Traiter 200 ou 300 m³ d'effluents peut coûter plusieurs dizaines de milliers d’euros. Ridel Environnement vient donc de présenter au Salon technologique de Hanovre une machine révolutionnaire : un évaporateur à compression mécanique de vapeur qui permet non seulement des sources d’économies mais également de rentabilité : coût réduit du traitement des effluents, moins de consommation d'eau et moins d'entretien, économies d’énergie... La consommation énergétique est, en effet, divisée par dix, la vapeur récupérée étant compressée mécaniquement pour ensuite chauffer et distiller l'effluent à traiter.
Son atout majeur est la circulation forcée obtenue grâce à une pompe de circulation. Celle-ci garantit une vitesse élevée de l'effluent à travers l'échangeur, ce qui autonettoie les tubes et limite les dépôts. De même, cette pompe permet d’extraire le concentrat 24 heures sur 24, dès lors l’installation fonctionne en continu.
Autre avantage important, cet évaporateur agit en synergie avec un autre mode de traitement qui peut remplacer l’osmose inverse et produire de l’eau déminéralisée pour la préparation d'eau de chaudière. La partie ultrafiltration utilise des membranes Zeewed500d pour une surface totale de 22 400 m². Le perméat alimente l'osmose inverse qui utilise des membranes de type SW (eau de mer) dans un premier étage et de type BW (eau saumâtre) dans un second étage. L'installation tourne depuis mi-2006 et alimente en totalité le besoin en eau de la production d’énergie. Résultats : le rejet d’effluent a été réduit de 70 % et le coût d’approvisionnement en eau déminéralisée a fortement diminué.
La raffinerie de Grandpuits (77) économise 500 000 m³ d'eau de forage en utilisant comme appoint d'un circuit de refroidissement des eaux huileuses épurées selon une conception Degrémont. Au passage, ce recyclage a entraîné un meilleur contrôle de la vitesse de corrosion de l’acier dans l’installation sans perte d’échange thermique.

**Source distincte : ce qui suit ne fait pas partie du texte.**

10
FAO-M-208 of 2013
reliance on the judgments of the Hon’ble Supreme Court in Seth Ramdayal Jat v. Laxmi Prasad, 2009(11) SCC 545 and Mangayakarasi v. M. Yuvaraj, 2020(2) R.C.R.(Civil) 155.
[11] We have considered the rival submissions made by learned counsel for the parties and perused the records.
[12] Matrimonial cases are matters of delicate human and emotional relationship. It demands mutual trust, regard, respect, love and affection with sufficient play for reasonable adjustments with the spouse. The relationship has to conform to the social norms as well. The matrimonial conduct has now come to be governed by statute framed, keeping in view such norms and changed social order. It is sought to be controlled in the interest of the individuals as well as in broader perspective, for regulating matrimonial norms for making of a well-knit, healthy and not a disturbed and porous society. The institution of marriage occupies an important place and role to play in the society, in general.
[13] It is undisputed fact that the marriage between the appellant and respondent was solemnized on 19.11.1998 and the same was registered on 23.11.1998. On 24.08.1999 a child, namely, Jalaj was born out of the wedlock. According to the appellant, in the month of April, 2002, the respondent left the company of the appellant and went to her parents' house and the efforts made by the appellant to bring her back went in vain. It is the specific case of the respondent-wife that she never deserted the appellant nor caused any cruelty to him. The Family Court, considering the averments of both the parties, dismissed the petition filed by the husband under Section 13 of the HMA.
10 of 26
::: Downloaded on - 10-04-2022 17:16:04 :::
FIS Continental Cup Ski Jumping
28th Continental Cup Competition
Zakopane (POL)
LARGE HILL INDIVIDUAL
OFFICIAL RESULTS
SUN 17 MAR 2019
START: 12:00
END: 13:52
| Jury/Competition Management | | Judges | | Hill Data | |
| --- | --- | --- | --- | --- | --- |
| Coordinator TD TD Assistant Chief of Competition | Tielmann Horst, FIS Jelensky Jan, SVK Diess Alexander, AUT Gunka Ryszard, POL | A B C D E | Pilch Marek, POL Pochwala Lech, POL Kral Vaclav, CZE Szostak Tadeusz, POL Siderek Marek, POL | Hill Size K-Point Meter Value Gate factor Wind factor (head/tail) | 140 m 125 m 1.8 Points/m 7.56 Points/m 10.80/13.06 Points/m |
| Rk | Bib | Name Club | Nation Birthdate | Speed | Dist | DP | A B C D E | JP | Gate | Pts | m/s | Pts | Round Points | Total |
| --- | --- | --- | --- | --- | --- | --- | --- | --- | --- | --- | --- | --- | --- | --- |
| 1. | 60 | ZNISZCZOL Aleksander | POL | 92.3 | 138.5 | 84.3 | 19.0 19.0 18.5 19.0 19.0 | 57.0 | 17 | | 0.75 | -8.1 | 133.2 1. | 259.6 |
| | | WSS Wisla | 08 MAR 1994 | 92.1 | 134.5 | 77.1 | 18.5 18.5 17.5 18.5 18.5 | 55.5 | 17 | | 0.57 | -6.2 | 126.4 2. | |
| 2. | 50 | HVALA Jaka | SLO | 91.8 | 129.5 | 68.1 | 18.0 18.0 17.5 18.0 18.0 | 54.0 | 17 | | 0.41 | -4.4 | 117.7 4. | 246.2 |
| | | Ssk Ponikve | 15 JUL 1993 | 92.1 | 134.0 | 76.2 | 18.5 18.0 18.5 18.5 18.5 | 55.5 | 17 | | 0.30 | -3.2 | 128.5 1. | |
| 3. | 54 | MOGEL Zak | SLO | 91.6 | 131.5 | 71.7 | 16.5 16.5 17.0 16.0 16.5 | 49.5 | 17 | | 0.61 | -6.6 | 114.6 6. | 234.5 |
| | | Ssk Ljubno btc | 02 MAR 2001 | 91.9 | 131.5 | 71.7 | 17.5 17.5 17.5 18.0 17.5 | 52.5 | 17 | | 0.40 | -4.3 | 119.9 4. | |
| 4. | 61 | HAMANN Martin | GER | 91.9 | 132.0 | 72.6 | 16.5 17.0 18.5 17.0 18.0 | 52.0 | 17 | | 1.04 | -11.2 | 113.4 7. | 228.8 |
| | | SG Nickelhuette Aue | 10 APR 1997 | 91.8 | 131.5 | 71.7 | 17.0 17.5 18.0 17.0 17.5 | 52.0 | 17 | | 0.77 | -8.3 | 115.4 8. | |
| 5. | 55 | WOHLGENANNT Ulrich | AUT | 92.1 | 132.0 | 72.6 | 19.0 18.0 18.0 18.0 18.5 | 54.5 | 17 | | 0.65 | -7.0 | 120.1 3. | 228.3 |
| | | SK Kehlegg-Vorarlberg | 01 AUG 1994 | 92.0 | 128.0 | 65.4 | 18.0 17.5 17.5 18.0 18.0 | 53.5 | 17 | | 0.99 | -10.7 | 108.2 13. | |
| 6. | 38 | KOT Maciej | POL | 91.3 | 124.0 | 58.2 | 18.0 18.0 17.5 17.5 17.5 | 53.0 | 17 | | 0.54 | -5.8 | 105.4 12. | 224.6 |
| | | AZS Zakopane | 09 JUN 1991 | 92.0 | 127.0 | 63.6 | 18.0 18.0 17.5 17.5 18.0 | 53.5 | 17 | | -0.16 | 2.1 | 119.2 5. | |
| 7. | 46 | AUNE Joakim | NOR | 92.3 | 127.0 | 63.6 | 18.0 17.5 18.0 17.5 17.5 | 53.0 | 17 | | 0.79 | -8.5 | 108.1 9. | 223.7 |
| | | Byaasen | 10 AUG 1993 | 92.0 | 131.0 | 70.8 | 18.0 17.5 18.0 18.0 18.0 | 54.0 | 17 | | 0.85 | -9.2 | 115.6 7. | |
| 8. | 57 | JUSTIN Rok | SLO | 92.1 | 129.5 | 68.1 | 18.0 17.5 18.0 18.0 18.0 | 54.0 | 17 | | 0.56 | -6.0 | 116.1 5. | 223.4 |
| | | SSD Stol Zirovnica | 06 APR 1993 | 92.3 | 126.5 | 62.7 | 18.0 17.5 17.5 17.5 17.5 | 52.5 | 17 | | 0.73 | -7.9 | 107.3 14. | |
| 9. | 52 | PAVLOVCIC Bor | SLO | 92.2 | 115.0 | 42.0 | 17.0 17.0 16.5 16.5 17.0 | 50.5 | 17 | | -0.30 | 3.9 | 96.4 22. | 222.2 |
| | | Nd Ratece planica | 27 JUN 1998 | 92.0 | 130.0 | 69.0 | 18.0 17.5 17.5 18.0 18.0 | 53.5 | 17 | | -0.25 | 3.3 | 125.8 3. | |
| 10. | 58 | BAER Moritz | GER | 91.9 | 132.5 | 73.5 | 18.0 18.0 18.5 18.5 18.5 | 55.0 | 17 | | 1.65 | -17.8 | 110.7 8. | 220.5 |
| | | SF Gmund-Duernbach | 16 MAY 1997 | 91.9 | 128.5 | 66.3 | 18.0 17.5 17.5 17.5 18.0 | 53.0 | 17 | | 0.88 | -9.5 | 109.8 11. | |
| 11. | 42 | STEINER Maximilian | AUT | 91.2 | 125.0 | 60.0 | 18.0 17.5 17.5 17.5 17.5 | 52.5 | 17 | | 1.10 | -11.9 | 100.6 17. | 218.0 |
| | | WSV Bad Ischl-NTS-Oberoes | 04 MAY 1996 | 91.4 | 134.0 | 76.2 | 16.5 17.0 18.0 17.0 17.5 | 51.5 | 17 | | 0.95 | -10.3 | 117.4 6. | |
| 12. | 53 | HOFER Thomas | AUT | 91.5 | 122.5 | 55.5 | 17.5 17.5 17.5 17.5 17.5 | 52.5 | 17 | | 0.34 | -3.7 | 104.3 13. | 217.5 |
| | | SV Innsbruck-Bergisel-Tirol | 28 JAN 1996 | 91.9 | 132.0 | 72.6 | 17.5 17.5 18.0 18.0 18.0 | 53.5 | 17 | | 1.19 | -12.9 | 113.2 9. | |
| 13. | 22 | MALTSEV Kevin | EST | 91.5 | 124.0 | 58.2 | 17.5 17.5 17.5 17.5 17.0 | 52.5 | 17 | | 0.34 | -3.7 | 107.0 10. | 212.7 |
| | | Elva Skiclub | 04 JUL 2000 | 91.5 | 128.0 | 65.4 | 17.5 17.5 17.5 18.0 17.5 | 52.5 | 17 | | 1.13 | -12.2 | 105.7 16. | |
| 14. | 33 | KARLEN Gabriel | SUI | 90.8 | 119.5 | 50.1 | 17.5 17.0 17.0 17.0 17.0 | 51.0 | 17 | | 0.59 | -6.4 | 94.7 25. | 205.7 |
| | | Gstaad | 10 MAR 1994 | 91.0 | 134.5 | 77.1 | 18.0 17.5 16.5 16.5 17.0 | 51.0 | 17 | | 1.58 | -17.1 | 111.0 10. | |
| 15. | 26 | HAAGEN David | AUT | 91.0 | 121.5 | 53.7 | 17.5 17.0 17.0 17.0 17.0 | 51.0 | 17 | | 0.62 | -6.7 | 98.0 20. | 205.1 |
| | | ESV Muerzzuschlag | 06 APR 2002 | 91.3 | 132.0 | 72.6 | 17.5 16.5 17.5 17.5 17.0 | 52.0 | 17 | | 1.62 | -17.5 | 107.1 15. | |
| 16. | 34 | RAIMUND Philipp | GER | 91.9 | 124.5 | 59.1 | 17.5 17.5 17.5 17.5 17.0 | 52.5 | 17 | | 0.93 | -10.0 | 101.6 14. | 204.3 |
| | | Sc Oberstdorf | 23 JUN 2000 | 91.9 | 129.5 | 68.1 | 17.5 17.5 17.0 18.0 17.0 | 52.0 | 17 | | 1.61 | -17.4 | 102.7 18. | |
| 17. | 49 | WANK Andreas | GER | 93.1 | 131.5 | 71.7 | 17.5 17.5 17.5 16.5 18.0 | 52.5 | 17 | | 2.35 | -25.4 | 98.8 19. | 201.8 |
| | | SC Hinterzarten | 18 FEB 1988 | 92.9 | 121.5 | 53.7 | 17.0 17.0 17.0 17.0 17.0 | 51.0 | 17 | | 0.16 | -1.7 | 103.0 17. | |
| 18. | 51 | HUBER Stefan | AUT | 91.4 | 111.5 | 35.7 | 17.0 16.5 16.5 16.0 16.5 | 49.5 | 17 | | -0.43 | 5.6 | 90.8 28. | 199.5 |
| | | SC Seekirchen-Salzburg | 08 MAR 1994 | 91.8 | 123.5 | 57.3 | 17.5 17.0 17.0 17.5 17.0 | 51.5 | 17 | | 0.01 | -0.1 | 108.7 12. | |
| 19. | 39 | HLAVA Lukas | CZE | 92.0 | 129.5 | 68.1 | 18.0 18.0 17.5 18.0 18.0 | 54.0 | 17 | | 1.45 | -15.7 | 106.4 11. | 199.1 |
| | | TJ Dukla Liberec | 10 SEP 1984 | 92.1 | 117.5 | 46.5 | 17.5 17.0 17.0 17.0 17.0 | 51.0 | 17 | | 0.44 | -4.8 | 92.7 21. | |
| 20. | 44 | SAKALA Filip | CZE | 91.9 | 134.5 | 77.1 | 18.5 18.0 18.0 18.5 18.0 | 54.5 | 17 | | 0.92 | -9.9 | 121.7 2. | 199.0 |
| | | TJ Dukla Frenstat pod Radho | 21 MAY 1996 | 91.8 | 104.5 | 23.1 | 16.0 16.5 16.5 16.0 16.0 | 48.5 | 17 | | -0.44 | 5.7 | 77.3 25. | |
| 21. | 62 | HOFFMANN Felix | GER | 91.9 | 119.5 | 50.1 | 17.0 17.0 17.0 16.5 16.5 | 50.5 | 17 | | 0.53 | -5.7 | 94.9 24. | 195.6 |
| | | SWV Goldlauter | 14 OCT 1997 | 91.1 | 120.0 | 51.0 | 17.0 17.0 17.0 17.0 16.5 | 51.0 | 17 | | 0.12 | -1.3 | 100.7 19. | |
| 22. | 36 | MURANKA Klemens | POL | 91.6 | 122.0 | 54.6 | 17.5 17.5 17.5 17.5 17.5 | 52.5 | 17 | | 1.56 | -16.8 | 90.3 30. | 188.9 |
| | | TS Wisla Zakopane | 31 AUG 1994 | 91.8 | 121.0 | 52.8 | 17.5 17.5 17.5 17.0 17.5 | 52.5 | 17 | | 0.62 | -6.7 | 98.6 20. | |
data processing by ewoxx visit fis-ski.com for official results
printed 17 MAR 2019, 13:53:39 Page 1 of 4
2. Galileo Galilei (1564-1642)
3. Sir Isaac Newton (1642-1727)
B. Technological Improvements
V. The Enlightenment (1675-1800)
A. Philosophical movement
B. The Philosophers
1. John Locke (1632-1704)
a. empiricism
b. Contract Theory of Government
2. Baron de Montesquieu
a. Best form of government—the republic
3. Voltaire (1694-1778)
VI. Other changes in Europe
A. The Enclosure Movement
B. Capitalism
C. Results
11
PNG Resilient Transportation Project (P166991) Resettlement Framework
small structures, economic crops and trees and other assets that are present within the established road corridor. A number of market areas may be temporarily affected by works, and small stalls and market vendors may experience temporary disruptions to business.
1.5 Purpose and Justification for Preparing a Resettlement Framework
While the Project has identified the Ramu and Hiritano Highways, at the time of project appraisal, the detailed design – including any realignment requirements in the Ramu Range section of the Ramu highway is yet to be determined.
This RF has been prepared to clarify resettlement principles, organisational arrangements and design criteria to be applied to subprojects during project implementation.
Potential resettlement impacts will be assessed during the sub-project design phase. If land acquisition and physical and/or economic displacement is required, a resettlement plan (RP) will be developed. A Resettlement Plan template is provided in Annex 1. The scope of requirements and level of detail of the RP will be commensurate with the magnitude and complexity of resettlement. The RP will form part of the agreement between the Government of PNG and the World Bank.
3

Au Mexique, Pemex a développé, avec Degrémont, sur sa plus grosse raffinerie un programme depuis 1999 qui a réduit le prélèvement d’eau de barrage de près de 7 100 m³/h à moins de 12 000, en recyclant ses eaux résiduaires urbaines ainsi qu'un recyclage poussé des eaux des circuits de réfrigération.
Le secteur agroalimentaire est tout aussi intéressé par la réutilisation de l'eau mais avec précautions car les industriels redoutent le contact de cette eau réutilisée avec les produits élaborés. Pas de problème lorsqu’il s’agit de recycler l’eau de lavage de betteraves à sucre dans cet usage, ou de réutiliser de l'eau d’un abattoir de porcs comme pratiqué à la Cooperl à Lamballe (bioréacteur Biosep de Veolia Eau sur 16 000 m³/semaine et recyclage partiel) dans les Côtes-d’Armor.
Mais il reste une barrière psychologique vis-à-vis du grand public lorsqu’il s’agit de l'eau en contact avec de futurs aliments. Et pourtant, en matière de pureté, l’industrie électronique, sans doute la plus exigeante sur la qualité de l'eau, n’hésite pas à utiliser de l’eau issue d'un traitement biologique comme le montre, entre autres, la réalisation de Veolia Water à Singapour avec une capacité de production de 60 000 m³/j.